Work instructions> Among the entries below, count the lines with "worn" in them and state the total without comment.

(Data begins)

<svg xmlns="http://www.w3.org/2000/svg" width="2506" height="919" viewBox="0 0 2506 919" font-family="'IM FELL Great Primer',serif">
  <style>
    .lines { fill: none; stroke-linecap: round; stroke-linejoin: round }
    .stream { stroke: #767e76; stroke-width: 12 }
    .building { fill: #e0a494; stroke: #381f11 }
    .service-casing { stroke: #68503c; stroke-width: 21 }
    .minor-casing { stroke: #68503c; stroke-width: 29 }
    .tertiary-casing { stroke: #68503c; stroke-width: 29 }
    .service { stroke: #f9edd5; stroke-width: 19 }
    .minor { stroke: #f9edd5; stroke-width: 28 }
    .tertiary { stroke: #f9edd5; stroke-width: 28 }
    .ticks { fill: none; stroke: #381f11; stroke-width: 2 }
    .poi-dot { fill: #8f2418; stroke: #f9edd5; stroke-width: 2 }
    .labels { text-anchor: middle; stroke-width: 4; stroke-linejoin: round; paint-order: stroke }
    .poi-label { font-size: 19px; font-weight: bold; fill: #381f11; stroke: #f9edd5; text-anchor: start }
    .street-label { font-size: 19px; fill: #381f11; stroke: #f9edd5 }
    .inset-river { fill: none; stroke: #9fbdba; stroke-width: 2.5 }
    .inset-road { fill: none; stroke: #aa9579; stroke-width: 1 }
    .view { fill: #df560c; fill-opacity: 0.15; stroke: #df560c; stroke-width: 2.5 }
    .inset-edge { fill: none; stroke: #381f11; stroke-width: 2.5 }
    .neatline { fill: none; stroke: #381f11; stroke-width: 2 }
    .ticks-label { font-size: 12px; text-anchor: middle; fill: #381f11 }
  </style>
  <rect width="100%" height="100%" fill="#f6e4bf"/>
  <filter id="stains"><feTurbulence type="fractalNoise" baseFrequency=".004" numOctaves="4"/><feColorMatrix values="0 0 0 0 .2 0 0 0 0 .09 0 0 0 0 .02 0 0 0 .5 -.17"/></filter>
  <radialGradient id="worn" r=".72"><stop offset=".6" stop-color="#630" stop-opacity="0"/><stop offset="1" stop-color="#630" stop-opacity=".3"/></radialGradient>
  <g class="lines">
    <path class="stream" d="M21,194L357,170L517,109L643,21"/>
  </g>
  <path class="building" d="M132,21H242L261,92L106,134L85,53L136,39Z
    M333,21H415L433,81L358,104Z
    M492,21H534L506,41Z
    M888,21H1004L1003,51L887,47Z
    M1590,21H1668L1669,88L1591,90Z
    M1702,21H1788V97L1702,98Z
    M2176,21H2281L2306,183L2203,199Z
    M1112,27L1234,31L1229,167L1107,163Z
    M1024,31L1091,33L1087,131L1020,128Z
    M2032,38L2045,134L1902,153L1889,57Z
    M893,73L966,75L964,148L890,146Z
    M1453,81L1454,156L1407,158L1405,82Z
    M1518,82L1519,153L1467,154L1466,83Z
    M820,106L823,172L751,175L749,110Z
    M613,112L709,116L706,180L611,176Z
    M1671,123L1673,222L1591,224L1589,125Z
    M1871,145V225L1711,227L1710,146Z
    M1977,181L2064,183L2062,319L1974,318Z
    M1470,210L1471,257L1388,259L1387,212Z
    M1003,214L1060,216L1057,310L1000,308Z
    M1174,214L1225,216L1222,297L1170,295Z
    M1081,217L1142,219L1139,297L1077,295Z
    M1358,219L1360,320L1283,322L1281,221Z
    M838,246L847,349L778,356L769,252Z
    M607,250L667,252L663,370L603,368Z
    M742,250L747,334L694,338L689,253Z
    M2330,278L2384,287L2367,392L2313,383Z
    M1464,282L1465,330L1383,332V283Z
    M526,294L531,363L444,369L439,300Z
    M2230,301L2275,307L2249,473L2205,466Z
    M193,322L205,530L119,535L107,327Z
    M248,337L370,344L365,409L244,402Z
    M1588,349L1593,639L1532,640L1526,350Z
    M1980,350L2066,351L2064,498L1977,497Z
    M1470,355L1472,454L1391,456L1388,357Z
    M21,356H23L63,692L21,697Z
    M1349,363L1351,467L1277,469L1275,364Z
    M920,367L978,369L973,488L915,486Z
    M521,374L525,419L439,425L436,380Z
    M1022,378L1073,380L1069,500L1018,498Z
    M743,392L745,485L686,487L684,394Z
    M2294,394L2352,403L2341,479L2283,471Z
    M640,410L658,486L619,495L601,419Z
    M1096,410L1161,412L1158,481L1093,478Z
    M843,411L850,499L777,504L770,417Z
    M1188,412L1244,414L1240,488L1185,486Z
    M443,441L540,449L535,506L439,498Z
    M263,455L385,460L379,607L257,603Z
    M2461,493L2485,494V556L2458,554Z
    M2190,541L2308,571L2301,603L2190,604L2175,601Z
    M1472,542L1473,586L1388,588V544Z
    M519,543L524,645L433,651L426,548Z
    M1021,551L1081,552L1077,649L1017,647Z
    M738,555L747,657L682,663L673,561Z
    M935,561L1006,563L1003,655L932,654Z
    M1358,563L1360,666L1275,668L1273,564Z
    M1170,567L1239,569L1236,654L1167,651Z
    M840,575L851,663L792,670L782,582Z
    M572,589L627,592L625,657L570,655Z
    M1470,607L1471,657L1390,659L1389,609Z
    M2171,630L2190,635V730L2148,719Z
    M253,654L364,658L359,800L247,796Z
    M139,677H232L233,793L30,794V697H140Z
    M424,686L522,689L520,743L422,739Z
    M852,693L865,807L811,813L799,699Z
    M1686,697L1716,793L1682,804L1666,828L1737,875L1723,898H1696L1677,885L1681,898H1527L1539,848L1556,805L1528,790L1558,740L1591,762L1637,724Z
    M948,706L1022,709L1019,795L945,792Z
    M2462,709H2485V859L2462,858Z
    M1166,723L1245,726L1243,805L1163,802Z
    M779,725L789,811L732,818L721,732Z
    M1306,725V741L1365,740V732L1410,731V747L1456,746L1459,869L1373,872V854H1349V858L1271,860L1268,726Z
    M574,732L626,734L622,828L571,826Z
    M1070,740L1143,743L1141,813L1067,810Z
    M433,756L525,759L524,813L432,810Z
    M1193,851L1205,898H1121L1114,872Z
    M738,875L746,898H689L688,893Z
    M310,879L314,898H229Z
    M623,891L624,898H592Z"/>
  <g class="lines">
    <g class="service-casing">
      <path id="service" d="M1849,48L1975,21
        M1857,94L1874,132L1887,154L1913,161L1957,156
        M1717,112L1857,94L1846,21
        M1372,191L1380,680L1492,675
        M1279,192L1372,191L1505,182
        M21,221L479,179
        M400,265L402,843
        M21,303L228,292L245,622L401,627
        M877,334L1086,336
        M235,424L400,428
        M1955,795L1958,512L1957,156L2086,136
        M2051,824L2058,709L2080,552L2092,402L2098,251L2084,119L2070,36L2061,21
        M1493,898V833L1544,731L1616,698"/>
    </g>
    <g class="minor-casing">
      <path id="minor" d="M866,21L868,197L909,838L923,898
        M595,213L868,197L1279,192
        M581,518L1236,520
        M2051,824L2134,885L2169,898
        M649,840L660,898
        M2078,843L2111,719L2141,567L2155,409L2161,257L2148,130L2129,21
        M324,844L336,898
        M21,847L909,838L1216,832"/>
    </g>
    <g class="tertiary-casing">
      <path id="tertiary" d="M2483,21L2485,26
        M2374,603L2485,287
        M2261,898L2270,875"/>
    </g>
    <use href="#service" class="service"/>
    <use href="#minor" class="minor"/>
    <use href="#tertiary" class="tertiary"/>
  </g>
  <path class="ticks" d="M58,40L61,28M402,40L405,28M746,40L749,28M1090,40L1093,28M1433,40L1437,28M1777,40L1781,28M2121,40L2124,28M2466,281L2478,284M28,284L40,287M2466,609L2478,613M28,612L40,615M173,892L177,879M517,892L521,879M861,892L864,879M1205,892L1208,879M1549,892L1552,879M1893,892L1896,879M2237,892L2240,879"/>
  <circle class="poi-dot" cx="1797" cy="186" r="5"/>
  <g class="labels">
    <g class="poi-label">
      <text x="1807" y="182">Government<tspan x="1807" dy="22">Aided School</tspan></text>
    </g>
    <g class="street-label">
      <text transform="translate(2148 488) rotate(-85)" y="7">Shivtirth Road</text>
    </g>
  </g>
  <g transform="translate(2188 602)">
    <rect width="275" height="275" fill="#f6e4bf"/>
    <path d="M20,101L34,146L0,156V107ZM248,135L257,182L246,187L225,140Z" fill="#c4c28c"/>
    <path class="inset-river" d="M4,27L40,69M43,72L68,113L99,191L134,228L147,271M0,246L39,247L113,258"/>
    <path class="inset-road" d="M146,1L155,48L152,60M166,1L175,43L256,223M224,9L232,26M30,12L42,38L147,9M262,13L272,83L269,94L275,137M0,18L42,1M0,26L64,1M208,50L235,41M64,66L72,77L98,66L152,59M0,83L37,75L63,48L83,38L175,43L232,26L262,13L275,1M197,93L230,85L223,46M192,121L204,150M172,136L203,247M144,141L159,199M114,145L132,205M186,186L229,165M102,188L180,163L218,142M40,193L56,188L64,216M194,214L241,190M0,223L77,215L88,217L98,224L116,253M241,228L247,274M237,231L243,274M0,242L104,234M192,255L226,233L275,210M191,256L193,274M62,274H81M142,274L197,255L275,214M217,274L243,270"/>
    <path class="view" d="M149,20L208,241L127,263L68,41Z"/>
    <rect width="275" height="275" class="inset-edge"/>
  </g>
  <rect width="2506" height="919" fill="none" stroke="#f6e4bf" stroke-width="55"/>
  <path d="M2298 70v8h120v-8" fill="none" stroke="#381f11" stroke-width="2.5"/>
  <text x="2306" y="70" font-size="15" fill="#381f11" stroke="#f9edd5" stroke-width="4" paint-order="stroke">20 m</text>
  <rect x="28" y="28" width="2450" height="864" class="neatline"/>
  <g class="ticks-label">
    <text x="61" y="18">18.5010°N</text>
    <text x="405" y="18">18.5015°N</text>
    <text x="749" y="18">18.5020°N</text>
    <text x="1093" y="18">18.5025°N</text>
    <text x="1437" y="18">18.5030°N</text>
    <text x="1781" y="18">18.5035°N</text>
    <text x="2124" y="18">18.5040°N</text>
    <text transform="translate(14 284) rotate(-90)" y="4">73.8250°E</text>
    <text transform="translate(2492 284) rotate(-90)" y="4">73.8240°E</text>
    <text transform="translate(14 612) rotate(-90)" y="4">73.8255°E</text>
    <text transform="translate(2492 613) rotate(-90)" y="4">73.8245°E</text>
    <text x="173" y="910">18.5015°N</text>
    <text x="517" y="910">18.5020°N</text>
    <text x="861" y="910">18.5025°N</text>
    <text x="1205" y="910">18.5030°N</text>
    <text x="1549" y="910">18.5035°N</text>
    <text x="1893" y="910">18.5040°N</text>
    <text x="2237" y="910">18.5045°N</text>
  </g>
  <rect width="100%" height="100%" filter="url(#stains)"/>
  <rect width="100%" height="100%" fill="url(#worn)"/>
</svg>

(Data ends)

Solution to the problem> 2